Si no hubiera estado allí Eddie, las peleas habrían sido peores. Él era el que tenía los ojos y los oídos en todas partes, y se olía las riñas por adelantado. Cuando dos hombres se enzarzaban, Eddie metía su gran barriga entre los dos y les decía que se largaran de su muelle de carga con viento fresco y terminaran la pelea en la calle. Cosa que ellos no hacían nunca, pues agradecían de verdad aquel pretexto para evitar el puño y, sobre todo, el gancho. El puño se puede esquivar, pero el gancho nunca lo ves venir. Sin embargo, seguían refunfuñándose y haciéndose gestos obscenos, pero ya no era más que humo, porque había pasado el momento, había terminado el desafío, los demás habíamos vuelto al trabajo, y ¿de qué sirve una pelea si no hay nadie que vea lo matón que eres?
Helena salía de la oficina para ver las peleas, y cuando terminaban susurraba a los ganadores y les invitaba a reunirse con ella en un lugar oscuro del almacén para pasar un buen rato.
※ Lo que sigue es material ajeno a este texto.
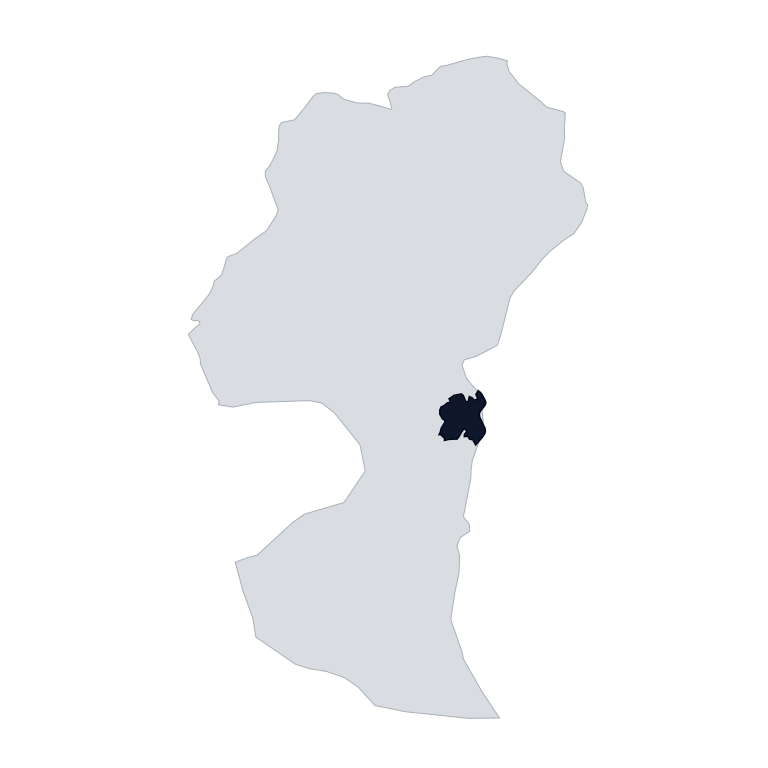 where Bauska sits in Latvia, rotated 272°
{"feature_id": "LVA-1079", "entity_name": "Bauska", "entity_type": "Municipality", "adm_level": 1, "iso_a3": "LVA", "parent_name": "Latvia", "parent_adm1": "", "projection": "albers", "projection_center": [24.265, 56.397], "detail": "fine", "context": "in_parent", "style": "filled", "palette": "ink", "viewbox_px": 768, "rotation_deg": 272, "n_neighbors": 0, "source": "natural_earth", "source_scale": "10m", "svg_char_len": 2588}
<svg xmlns="http://www.w3.org/2000/svg" viewBox="0 0 768 768"><g transform="rotate(272 384 384)"><path d="M570.4,581.3L565.6,580.6L552.2,575.8L540.8,568.4L533.8,558.4L521.8,544.6L514.1,537.6L502.0,528.9L481.8,511.0L474.6,507.0L439.4,499.5L426.7,496.0L414.9,475.4L411.0,463.4L405.3,461.3L399.1,463.8L392.3,466.3L376.7,480.5L371.6,482.6L361.9,482.8L339.1,485.9L328.7,480.7L310.7,474.9L301.0,474.0L292.3,474.0L254.1,468.0L247.0,474.0L239.9,474.9L233.2,465.5L224.7,462.6L215.2,465.6L198.1,465.6L177.9,462.1L152.1,459.0L148.2,459.9L119.1,471.3L111.9,473.0L79.9,492.7L54.2,511.1L52.8,479.7L57.2,417.1L62.3,386.3L80.0,368.9L89.0,355.2L94.7,336.6L96.9,319.3L100.9,305.1L126.6,264.8L145.7,261.0L171.8,250.4L200.7,241.6L205.9,253.9L208.5,263.2L242.6,297.7L251.2,309.1L264.2,348.2L296.5,368.3L322.2,362.2L333.4,352.7L353.8,335.1L362.9,322.2L364.8,309.8L361.1,256.6L355.6,233.6L357.5,219.2L361.0,219.9L369.5,213.0L397.3,200.0L402.9,199.4L409.3,196.7L426.7,186.7L432.4,191.9L437.2,197.7L439.8,197.7L441.0,195.5L440.6,191.7L441.8,189.0L446.9,190.4L467.5,206.1L475.4,209.7L480.8,210.7L487.4,218.0L505.0,222.7L507.2,226.5L508.7,231.3L525.6,251.2L533.2,261.3L548.1,270.2L554.5,272.2L579.7,261.8L586.7,258.2L592.6,257.9L598.8,262.7L612.7,268.8L625.3,270.4L627.5,269.9L638.0,270.1L641.8,272.5L644.9,285.4L657.4,295.1L668.9,303.0L672.0,306.7L673.2,314.3L673.0,323.1L671.8,327.8L667.4,333.3L664.0,346.8L664.1,359.6L658.7,381.8L660.2,382.2L673.6,377.5L677.6,379.6L680.8,384.3L682.5,398.0L687.3,404.0L692.4,413.4L694.3,420.9L703.5,429.3L704.5,435.1L711.0,455.3L713.8,467.0L715.2,476.1L713.3,487.9L711.4,495.9L708.6,495.6L700.7,498.1L688.7,508.2L671.1,531.5L666.5,536.7L662.4,553.9L661.3,555.7L650.3,555.5L647.3,555.2L636.4,556.0L612.3,552.6L603.1,555.9L591.6,573.6L586.9,576.3L572.8,579.2L570.4,581.3Z" fill="#d9dde1" stroke="#a8b0b8" stroke-width="1"/><path d="M380.7,478.3L379.4,480.1L377.6,481.9L372.3,485.1L369.2,486.5L366.1,485.7L360.3,481.3L357.3,480.2L354.5,480.7L343.3,486.5L340.9,487.0L340.7,487.0L338.0,486.5L334.9,484.7L326.2,477.8L328.8,476.2L331.3,474.7L331.8,471.5L334.7,469.4L334.2,466.1L336.4,466.1L339.7,468.5L342.3,465.6L338.5,463.2L333.9,460.8L331.5,459.0L331.3,455.4L330.8,450.4L329.7,446.4L331.0,446.4L332.0,446.2L335.5,442.2L335.3,440.8L337.7,441.8L341.8,442.7L344.0,443.9L345.9,445.1L349.5,446.6L351.2,443.6L355.6,440.9L359.7,440.6L363.0,441.8L364.8,445.1L367.2,447.7L368.2,451.0L371.5,449.5L375.1,454.2L376.8,461.7L375.3,463.7L369.1,466.4L369.6,468.8L374.5,469.7L373.2,472.7L371.1,474.7L372.2,478.3L376.7,476.2L380.7,478.3Z" fill="#0f172a" stroke="#020617" stroke-width="1.5"/></g></svg>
Eddie me dijo que algunos de esos canallas asquerosos fingían pelearse para que Helena les hiciera favores, y que si alguna vez me veía en la parte trasera con ella después de una pelea, me lanzaría al río con el culo por delante. Me dijo eso por una vez que tuve una pelea o casi tuve una pelea con el conductor Dominic
el Gordo,
que era peligroso porque se rumoreaba que tenía relaciones con la mafia. Eddie decía que eso eran chorradas. Si tenías verdaderas relaciones con la mafia, no estabas conduciendo y rompiéndote el culo descargando camiones. Los demás creíamos que Dominic debía de conocer a gente que tenía relaciones, o incluso que estaba dentro, así que era buena idea colaborar con él. Pero cómo podías colaborar si te decía con soma: «¿Qué hay, Paddy? ¿No sabes hablar? A lo mejor es que a tu madre se la tiró un tonto, ¿eh?».
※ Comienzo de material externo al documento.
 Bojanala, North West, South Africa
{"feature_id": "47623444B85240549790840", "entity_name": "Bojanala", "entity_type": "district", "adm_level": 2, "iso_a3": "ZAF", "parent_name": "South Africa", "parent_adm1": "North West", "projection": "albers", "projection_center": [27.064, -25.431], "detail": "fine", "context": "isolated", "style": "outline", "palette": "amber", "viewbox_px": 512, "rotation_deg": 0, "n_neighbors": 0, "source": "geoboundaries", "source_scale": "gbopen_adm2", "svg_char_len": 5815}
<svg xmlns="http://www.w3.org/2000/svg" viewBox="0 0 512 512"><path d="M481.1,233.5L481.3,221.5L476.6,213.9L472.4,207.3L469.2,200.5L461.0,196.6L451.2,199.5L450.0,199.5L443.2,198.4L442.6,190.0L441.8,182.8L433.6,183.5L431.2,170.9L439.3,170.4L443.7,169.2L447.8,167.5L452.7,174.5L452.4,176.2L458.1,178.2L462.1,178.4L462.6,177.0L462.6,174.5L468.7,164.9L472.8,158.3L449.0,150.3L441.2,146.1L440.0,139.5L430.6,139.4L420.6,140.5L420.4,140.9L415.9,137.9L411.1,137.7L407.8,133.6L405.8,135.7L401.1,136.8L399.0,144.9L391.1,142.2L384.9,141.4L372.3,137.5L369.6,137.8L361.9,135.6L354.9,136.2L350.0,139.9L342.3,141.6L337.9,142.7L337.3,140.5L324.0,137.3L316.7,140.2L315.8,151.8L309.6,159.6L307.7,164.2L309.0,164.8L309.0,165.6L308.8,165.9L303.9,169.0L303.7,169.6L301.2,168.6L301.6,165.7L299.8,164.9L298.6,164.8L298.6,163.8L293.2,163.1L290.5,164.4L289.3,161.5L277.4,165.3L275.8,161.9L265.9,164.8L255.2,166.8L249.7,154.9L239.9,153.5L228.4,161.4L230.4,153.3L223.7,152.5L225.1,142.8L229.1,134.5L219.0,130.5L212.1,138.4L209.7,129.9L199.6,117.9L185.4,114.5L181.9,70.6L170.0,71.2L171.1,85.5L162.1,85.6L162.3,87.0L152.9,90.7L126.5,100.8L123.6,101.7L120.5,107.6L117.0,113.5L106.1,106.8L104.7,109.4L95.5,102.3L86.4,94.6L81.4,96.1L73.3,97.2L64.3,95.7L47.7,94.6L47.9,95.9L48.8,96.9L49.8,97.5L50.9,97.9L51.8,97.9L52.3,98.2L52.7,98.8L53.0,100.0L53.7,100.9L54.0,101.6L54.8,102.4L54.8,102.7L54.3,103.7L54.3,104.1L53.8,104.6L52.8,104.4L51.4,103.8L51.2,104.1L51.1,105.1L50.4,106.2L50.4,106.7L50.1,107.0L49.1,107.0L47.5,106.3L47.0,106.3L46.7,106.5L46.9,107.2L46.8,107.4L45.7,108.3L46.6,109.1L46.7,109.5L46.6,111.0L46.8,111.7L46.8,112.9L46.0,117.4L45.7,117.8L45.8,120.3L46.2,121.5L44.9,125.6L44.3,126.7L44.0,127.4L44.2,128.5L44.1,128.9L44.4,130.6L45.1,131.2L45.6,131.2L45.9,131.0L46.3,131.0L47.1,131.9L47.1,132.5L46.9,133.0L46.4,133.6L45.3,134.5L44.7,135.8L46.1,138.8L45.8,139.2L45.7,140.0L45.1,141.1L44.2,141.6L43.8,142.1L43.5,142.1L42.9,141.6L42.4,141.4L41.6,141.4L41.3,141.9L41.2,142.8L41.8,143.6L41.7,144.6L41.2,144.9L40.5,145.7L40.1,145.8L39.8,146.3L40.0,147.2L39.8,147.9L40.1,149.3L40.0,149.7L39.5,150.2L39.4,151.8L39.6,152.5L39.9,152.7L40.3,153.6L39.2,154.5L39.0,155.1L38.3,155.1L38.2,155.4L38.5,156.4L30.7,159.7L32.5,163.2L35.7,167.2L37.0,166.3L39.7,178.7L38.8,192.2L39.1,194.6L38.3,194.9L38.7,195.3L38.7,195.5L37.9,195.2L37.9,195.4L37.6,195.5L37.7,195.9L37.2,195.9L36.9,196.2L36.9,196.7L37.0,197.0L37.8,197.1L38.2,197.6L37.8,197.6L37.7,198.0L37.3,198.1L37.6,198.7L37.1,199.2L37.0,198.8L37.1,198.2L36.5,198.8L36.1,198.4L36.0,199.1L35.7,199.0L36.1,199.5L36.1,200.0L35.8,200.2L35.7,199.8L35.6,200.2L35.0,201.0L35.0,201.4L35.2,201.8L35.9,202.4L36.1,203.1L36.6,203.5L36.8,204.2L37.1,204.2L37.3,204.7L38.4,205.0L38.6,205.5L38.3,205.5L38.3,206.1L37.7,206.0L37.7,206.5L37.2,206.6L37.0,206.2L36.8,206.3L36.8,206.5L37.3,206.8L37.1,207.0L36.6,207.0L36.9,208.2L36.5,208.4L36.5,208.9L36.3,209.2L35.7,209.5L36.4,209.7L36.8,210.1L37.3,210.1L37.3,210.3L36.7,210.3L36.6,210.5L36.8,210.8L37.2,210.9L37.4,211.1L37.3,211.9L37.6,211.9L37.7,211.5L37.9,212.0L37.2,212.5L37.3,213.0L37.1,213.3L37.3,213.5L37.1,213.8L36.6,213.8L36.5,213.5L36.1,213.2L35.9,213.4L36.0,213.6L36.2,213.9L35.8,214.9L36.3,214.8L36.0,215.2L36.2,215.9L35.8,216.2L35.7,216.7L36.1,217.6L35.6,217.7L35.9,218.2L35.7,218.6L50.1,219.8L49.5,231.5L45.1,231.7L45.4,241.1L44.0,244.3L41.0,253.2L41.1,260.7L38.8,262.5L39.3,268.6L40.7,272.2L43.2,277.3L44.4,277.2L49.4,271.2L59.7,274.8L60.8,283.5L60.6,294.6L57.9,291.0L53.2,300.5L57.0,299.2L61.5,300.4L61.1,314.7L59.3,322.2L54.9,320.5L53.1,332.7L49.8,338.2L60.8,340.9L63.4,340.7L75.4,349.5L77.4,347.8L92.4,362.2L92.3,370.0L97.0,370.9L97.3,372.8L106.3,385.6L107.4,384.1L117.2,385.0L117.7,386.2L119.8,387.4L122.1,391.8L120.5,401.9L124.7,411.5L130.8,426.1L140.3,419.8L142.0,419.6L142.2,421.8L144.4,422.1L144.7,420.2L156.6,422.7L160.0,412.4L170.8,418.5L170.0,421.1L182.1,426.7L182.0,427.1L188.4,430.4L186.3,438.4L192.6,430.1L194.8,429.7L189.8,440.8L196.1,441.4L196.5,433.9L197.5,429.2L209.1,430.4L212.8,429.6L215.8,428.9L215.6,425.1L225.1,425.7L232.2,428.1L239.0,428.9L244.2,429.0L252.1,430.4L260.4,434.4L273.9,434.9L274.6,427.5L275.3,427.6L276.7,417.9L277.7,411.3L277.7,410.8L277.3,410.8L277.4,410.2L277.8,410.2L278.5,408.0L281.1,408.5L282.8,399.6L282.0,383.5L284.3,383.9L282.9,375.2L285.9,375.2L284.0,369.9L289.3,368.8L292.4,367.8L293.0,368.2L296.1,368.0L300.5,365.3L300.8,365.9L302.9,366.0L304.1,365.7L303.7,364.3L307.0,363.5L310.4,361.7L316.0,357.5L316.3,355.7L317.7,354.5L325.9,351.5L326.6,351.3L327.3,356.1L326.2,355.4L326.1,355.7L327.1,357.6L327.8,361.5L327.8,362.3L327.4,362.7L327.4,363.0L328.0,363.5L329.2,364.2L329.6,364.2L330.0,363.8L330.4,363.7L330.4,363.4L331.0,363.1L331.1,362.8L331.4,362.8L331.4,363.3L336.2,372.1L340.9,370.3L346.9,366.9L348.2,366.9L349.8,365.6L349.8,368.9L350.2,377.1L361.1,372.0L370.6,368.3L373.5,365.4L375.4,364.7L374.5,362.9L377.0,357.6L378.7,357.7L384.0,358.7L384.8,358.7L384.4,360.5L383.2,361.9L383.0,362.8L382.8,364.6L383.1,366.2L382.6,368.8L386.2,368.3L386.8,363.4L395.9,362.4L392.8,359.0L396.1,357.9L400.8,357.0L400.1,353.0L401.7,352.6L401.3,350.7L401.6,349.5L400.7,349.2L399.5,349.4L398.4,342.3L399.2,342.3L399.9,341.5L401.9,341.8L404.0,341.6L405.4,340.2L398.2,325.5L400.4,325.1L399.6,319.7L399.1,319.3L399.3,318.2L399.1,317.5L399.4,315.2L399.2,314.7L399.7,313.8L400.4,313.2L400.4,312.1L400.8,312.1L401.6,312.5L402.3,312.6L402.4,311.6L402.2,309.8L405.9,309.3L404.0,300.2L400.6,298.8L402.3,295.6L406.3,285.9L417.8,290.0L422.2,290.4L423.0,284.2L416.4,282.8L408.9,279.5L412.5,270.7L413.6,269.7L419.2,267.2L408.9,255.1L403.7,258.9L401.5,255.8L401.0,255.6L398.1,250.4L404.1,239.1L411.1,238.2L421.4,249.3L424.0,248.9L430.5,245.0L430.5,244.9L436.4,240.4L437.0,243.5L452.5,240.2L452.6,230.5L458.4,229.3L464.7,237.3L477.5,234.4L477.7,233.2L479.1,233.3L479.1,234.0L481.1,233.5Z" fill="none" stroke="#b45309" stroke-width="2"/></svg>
Todo el mundo sabe que en los muelles, o en las dársenas, o en cualquier parte, nunca debes consentir que nadie se meta con tu madre. Los niños lo saben desde que aprenden a hablar. Puede que ni siquiera te caiga bien tu madre, pero eso no importa. Pueden decir de ti lo que quieran, pero meterse con tu madre es pasarse de la raya, y si lo permites pierdes todo el respeto. Si necesitas que alguien te ayude con una carga en la dársena o el muelle, te dan la espalda. No existes. Ni siquiera se comerán contigo un bocadillo de embutido de hígado a la hora del almuerzo. Si te paseas por los muelles y los almacenes y ves a hombres que comen solos, sabrás que están hundidos en la mierda, que son hombres que consintieron que se metieran con sus madres o que una vez fueron esquiroles y cruzaron un piquete. A un esquirol se le puede perdonar al cabo de un año, pero no se perdona nunca a un hombre que dejó que se metieran con su madre.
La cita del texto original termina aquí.